Paging Mr. Jones. Life-Support Assistance Required.

How much life does the PS2 have left in it? Everyone will agree
that God of War II is probably the last AAA game to hit the PS2
in a few weeks. But believe it or not, there's still a few decent
titles awaiting release for the aging powerhouse. Sony's
Action-RPG Rogue Galaxy is set to be one of those games.
Likewise, MLB 07: The Show will continue to please MLB fans.
Burnout: Dominator will be arriving and the series continues to
impress. But aside from God of War II, I'm really looking forward
to playing Tomb Raider: Anniversary, a remake of the original
Tomb Raider game with a plethora of enhancements. Come to think
of it, PS3 and X360 versions of the game would be downright
amazing. Make it happen, Eidos! So yes, there's still quite a bit
to look forward to for the PS2. There'll be quite the catalog of
RPGs coming out for it this year, and a number of sleeper hits,
so keep your eyes open for them.

New Skin

On the topic of remakes, Ben and I briefly spoke about Final
Fantasy VII becoming a reality on the PS3. We came down to the
conclusion that it'd be pretty stupid of Square-Enix to not make
the remake happen.
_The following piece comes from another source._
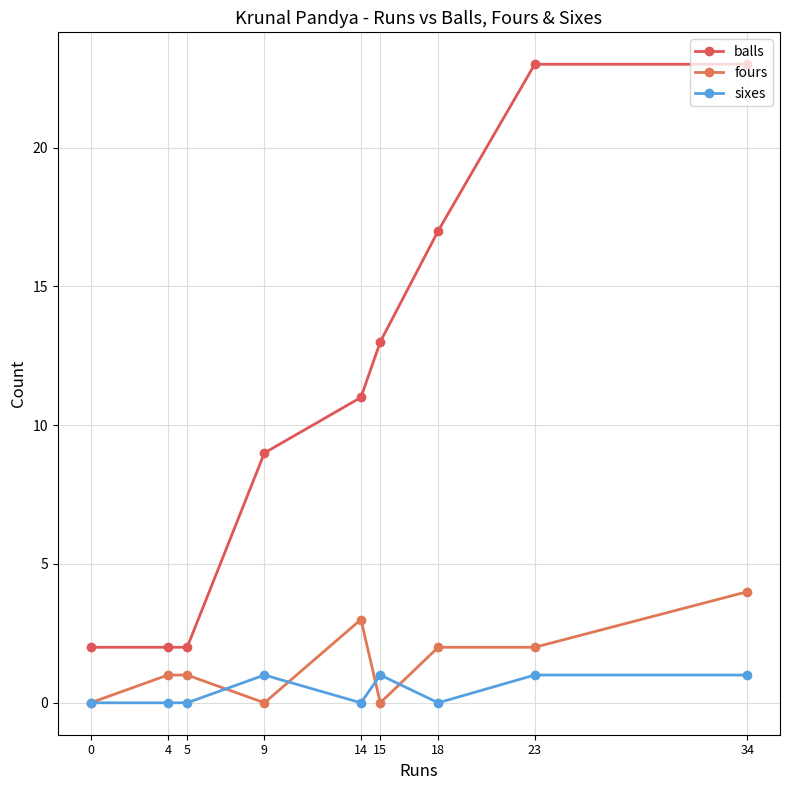

What are all the series names shown in the legend?

balls, fours, sixes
Square has two game engines to choose from,
they can use their all new White Engine to render the game in. Or
they feel like it may cut into FFXIII sales, then why not just
release the game running in an HD version of the FFXII engine
with some visual enhancements? The latter would probably satisfy
most gamers and also save Square-Enix a good deal of money.
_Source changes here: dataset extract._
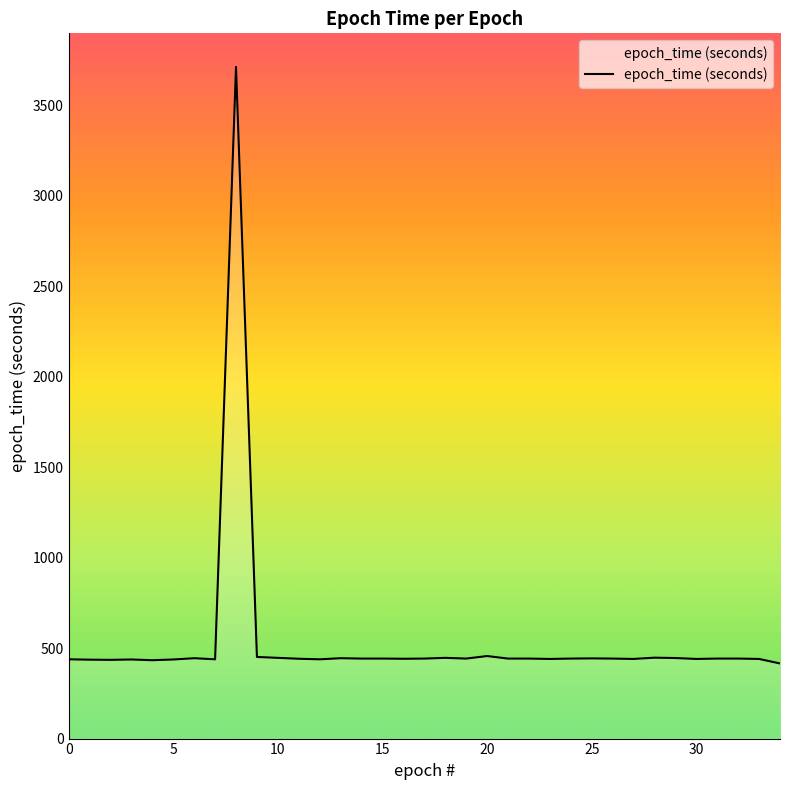

What is the minimum value shown in the chart?

415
Ideally, 90% of the game is complete; the art is there, the
environments are there, the storyline is complete, the dialogue
is there, the entire battle system, weapons, bosses, etc. etc.
etc.

The only thing that's left for Square to do is fix some of the
translation issues and wrap the game with a new graphics engine.
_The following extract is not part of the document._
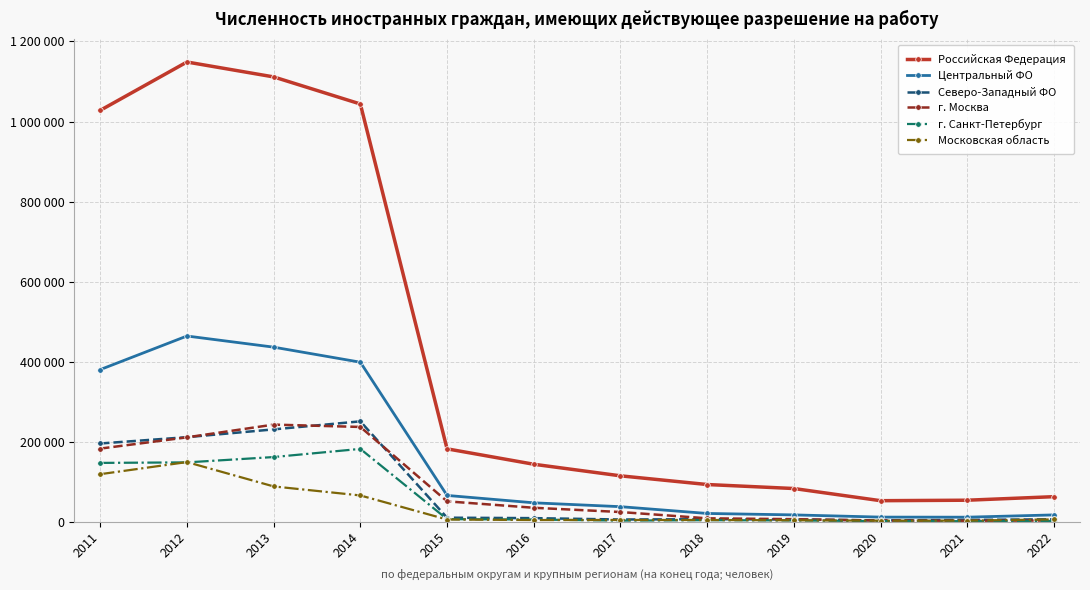

True or false: г. Санкт-Петербург and г. Москва intersect in this chart.

False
Tech-demo or not, when I saw that opening teaser in front of me,
on that gigantic projection screen, Square-Enix awakened a beast
inside; and that beast is hungry for an FFVII remake. I'm happy
that FFVII: Crisis Core is nearing its Japanese PSP release, but
it won't completely fill the void of a wanted remake. You're
sitting on a potential gold-mine here, Square — make use of it.